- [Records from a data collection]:
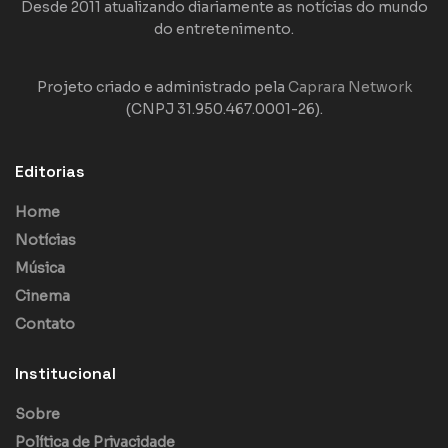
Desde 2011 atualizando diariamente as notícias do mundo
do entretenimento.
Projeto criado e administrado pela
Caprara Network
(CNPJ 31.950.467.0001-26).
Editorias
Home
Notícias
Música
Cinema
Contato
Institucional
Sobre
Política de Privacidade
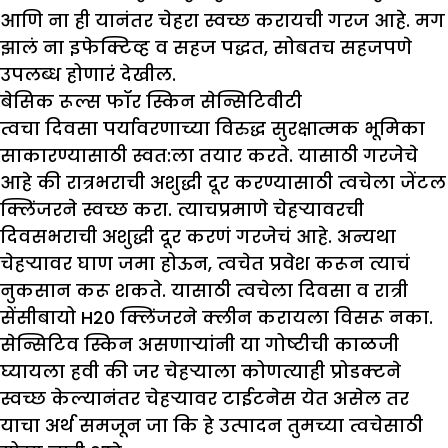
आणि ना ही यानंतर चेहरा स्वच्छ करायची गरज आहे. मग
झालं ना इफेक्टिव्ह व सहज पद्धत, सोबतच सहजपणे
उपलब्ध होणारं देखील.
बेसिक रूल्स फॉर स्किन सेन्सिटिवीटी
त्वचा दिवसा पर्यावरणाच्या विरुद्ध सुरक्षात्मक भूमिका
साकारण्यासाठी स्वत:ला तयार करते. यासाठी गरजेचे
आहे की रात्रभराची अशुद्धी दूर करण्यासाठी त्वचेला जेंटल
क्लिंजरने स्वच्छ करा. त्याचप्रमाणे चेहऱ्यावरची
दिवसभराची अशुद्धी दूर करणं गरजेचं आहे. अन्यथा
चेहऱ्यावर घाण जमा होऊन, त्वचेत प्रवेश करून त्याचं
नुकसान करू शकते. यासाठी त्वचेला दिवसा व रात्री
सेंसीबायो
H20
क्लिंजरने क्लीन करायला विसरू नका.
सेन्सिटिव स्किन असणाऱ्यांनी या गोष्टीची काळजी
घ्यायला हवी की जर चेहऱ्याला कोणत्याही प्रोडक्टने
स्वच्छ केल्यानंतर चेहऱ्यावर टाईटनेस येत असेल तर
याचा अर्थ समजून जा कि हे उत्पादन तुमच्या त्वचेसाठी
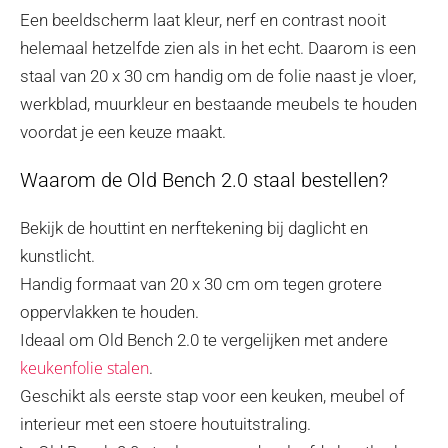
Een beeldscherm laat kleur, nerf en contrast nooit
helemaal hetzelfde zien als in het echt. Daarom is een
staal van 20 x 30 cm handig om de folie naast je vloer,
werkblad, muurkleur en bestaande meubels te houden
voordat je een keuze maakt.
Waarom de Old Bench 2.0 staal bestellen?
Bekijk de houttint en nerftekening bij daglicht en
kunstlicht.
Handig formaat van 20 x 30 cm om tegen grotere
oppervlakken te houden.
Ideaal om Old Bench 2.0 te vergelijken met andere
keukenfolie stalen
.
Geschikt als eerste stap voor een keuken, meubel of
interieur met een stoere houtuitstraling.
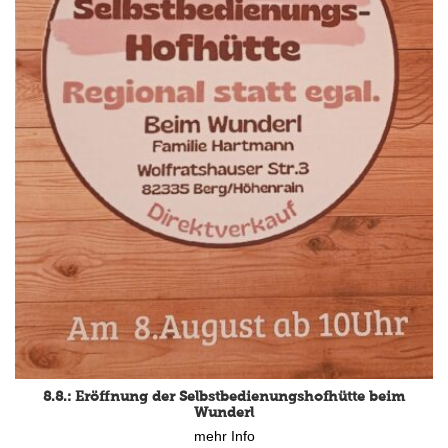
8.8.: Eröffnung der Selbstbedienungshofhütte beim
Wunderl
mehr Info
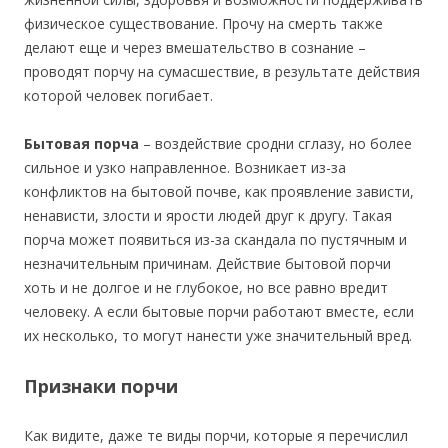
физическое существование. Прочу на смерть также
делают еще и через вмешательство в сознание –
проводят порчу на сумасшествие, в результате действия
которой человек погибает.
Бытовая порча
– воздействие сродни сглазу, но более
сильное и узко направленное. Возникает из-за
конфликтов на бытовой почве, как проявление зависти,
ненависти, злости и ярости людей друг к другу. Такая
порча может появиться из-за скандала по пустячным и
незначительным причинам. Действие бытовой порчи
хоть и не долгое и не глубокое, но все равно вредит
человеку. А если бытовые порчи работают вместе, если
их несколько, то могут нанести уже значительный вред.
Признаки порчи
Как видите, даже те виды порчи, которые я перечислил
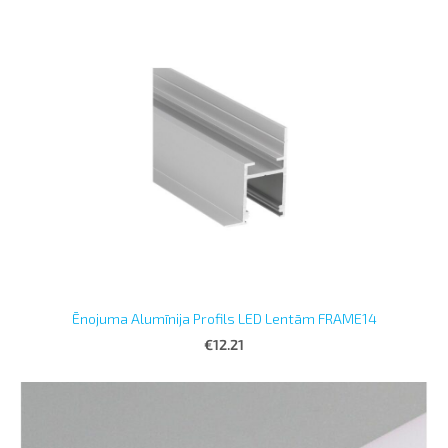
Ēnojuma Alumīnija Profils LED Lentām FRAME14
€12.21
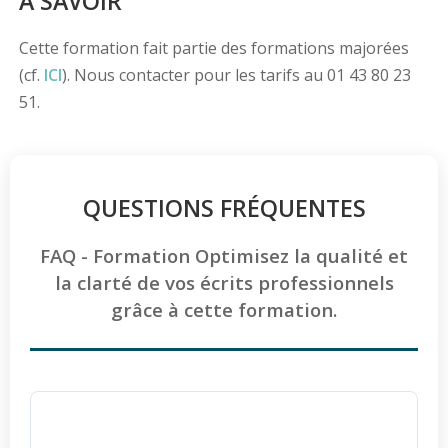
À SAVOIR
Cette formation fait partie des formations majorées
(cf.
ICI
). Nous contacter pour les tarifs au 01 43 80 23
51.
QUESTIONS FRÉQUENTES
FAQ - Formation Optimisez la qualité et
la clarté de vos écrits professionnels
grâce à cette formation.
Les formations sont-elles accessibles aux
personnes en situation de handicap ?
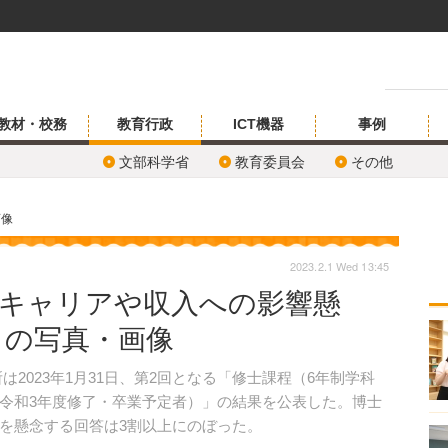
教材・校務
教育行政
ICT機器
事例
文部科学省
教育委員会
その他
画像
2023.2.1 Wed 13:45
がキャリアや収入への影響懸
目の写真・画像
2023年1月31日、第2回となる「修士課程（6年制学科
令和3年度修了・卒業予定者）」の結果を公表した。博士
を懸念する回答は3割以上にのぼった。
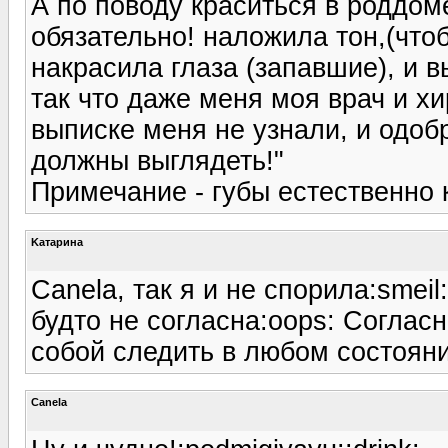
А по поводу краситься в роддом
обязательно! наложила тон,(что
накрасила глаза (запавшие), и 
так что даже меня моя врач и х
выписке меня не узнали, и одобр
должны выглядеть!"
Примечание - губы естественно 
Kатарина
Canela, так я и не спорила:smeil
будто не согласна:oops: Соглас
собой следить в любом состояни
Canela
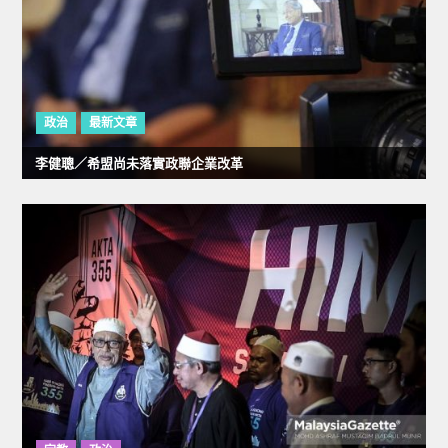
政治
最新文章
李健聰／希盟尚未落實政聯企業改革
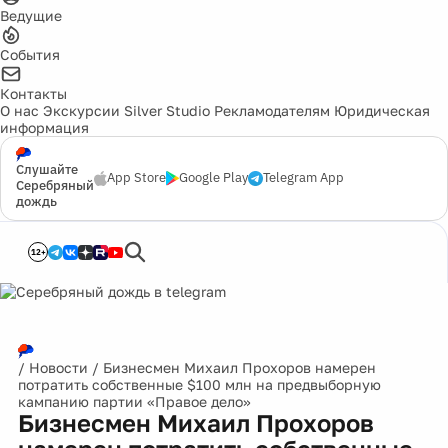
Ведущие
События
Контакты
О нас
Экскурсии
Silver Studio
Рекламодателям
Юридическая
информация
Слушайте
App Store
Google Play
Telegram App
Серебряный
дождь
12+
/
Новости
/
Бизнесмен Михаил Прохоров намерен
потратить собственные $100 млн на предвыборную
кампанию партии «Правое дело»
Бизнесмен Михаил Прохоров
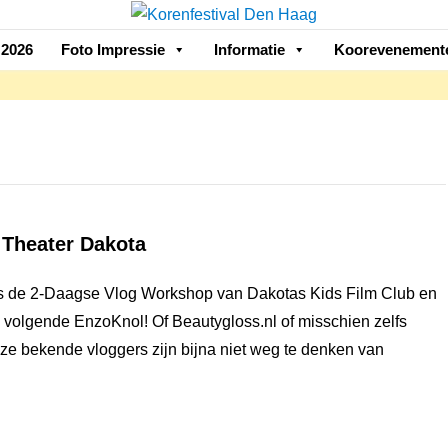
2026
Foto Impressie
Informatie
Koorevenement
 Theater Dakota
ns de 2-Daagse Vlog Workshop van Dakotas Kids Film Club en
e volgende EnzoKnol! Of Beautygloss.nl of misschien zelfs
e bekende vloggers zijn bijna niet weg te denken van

- [WHAT YOU SHOULD DO]: Work out how many lines in the data above hold the word "Бизнесмен". Reply with nothing but the count.

- [OUTPUT FOR THIS EXERCISE]: 2